- **Your goal**
Below are records; count the lines that contain "Salud" and state only that count.

☆ ☆ ☆ ☆ ☆ ☆ ☆

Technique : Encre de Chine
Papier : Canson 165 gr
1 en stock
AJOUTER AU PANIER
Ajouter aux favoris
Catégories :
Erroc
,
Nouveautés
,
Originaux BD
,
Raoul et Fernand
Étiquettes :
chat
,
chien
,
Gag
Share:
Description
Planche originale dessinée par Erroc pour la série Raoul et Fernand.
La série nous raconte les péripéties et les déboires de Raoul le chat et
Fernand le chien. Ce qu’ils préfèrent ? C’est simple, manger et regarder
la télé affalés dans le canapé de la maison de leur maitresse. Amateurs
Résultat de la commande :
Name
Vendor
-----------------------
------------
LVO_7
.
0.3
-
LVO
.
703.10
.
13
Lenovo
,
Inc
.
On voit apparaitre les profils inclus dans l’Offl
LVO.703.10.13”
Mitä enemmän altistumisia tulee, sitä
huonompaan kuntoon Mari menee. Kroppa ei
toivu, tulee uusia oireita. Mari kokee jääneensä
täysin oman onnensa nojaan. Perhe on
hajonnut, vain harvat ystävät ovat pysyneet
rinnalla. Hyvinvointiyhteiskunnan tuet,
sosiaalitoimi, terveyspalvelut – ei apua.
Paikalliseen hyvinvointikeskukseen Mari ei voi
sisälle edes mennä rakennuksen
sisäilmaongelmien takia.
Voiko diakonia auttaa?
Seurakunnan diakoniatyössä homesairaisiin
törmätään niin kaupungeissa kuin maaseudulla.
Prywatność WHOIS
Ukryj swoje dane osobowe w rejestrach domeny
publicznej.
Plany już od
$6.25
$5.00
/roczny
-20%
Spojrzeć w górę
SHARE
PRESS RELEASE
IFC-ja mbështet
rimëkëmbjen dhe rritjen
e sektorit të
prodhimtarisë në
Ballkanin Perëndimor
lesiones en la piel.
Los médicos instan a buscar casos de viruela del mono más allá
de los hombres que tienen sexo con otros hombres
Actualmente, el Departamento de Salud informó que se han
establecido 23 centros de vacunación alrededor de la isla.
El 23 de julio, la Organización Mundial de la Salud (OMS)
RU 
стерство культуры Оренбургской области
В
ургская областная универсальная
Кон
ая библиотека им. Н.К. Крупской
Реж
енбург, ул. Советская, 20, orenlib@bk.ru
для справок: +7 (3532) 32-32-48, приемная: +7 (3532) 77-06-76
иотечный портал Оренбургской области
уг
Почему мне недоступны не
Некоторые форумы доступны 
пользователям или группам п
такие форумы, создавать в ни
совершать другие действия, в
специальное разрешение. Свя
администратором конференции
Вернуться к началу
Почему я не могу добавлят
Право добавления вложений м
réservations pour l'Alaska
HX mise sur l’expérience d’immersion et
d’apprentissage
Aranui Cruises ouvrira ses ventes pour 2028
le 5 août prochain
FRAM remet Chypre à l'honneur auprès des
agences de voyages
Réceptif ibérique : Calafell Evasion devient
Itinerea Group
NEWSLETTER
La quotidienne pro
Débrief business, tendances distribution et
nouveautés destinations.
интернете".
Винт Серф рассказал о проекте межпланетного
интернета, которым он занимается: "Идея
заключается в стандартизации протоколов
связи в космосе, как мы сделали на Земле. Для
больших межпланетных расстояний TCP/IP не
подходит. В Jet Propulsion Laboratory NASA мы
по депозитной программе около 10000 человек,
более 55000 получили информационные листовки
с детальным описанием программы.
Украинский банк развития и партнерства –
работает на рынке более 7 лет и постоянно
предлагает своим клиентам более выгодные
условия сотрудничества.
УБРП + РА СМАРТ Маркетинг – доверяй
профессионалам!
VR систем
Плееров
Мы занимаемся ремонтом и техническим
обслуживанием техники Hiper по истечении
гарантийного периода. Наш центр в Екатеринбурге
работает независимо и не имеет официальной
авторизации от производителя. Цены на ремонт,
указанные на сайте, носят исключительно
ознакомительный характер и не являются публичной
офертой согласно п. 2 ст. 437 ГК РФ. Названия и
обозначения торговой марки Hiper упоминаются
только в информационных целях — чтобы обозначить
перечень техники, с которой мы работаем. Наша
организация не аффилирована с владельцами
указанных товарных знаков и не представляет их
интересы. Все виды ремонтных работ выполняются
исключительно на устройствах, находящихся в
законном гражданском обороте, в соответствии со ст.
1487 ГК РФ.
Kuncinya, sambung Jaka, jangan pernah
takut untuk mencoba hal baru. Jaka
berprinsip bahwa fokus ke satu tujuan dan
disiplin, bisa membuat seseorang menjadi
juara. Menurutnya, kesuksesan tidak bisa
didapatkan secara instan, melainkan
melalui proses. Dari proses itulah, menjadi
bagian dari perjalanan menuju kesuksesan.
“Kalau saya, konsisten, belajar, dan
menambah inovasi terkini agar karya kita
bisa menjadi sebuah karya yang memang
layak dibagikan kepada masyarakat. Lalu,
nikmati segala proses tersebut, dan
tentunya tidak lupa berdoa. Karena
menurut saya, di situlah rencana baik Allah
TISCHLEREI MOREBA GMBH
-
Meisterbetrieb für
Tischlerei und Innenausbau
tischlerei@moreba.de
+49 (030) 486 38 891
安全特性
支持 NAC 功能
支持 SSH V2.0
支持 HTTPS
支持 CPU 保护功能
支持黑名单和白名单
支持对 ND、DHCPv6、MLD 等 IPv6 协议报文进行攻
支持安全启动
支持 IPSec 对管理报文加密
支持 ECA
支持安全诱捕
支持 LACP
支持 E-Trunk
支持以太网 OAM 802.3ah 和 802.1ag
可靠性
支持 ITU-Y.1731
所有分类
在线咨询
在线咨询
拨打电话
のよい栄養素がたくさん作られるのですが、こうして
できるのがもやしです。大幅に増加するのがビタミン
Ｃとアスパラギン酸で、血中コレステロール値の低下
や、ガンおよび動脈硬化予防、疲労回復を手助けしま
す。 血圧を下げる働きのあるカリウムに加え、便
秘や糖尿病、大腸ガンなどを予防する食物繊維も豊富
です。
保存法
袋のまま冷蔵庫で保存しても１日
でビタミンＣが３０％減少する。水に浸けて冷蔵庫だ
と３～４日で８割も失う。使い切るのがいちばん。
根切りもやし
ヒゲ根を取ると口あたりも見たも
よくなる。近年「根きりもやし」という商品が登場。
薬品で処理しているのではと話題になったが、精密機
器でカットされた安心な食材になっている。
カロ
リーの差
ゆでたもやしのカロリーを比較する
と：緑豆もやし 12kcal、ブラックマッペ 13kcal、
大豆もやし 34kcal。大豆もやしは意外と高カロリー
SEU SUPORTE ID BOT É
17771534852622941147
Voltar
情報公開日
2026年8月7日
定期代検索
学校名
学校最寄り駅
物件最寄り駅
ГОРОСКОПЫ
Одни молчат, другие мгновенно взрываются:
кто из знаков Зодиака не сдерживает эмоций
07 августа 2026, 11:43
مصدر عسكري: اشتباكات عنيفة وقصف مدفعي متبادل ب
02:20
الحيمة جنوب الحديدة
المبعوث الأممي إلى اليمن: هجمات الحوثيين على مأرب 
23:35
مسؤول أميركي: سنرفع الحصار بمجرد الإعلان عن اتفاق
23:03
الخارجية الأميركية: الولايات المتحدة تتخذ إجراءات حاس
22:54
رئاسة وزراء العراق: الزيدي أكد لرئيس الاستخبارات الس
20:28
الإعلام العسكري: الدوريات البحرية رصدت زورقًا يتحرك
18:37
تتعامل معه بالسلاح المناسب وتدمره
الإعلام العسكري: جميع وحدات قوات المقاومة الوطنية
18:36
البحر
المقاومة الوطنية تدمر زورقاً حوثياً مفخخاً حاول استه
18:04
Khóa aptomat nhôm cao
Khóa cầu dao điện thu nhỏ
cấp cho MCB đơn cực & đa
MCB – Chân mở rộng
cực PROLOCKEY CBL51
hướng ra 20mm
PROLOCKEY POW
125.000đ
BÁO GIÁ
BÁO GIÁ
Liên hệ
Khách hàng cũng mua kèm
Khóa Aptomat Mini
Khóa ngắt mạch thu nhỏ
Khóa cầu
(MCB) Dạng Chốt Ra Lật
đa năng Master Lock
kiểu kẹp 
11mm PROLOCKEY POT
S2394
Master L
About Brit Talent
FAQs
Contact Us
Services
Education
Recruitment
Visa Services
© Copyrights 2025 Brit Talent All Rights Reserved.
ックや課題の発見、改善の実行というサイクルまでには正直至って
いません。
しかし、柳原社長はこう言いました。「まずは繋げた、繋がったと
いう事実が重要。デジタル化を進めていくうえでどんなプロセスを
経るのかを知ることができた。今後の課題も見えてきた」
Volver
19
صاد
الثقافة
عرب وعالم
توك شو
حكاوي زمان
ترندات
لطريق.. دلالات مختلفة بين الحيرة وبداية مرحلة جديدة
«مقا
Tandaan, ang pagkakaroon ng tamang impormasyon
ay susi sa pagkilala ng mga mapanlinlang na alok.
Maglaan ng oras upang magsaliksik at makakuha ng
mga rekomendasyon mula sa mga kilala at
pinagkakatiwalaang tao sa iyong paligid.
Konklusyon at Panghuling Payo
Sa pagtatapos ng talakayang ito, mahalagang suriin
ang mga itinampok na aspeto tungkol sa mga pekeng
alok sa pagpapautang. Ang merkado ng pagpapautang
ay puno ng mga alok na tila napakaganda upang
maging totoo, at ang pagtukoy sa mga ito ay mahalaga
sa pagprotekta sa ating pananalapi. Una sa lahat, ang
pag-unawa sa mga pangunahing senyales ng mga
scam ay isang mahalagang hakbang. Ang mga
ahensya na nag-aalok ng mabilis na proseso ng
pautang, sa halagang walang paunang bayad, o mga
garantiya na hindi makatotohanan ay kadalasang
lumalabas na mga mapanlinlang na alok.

☆ ☆ ☆ ☆ ☆ ☆ ☆

- **Finished exercise**
2